*What you have to do:* Reproduce, exactly and in full, only the lines below from the one containing "November 2021" through the one containing "to love, the".

*Working data:*

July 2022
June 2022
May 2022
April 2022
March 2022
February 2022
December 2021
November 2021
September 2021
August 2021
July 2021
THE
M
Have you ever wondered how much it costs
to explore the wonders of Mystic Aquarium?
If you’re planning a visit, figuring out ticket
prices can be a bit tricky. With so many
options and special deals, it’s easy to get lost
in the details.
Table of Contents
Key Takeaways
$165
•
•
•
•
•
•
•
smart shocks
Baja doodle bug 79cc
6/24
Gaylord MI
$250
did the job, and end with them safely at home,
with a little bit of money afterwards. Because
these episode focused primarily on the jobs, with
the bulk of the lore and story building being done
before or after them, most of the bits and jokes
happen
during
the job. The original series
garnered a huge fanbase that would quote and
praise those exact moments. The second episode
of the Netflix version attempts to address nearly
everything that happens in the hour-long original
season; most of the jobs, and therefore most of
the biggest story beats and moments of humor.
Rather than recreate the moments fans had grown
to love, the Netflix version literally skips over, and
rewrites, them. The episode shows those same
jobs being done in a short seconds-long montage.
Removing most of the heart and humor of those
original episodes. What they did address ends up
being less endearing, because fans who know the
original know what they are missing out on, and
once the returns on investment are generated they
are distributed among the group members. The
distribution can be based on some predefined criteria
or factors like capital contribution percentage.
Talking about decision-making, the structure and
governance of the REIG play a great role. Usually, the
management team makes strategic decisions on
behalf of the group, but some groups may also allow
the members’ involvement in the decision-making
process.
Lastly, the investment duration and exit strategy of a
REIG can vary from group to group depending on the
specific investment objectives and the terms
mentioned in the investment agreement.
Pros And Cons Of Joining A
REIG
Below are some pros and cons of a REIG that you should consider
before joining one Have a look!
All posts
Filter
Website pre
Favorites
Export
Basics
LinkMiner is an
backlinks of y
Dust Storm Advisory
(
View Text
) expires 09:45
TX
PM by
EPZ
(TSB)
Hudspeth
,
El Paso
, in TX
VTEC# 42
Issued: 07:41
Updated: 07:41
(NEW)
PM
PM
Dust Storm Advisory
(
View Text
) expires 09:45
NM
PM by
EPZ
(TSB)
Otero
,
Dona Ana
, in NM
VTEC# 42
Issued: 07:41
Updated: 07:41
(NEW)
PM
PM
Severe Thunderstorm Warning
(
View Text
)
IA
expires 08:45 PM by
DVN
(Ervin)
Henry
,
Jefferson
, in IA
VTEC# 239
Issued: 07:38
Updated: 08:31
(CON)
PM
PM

*Reply:*
November 2021
September 2021
August 2021
July 2021
THE
M
Have you ever wondered how much it costs
to explore the wonders of Mystic Aquarium?
If you’re planning a visit, figuring out ticket
prices can be a bit tricky. With so many
options and special deals, it’s easy to get lost
in the details.
Table of Contents
Key Takeaways
$165
•
•
•
•
•
•
•
smart shocks
Baja doodle bug 79cc
6/24
Gaylord MI
$250
did the job, and end with them safely at home,
with a little bit of money afterwards. Because
these episode focused primarily on the jobs, with
the bulk of the lore and story building being done
before or after them, most of the bits and jokes
happen
during
the job. The original series
garnered a huge fanbase that would quote and
praise those exact moments. The second episode
of the Netflix version attempts to address nearly
everything that happens in the hour-long original
season; most of the jobs, and therefore most of
the biggest story beats and moments of humor.
Rather than recreate the moments fans had grown
to love, the Netflix version literally skips over, and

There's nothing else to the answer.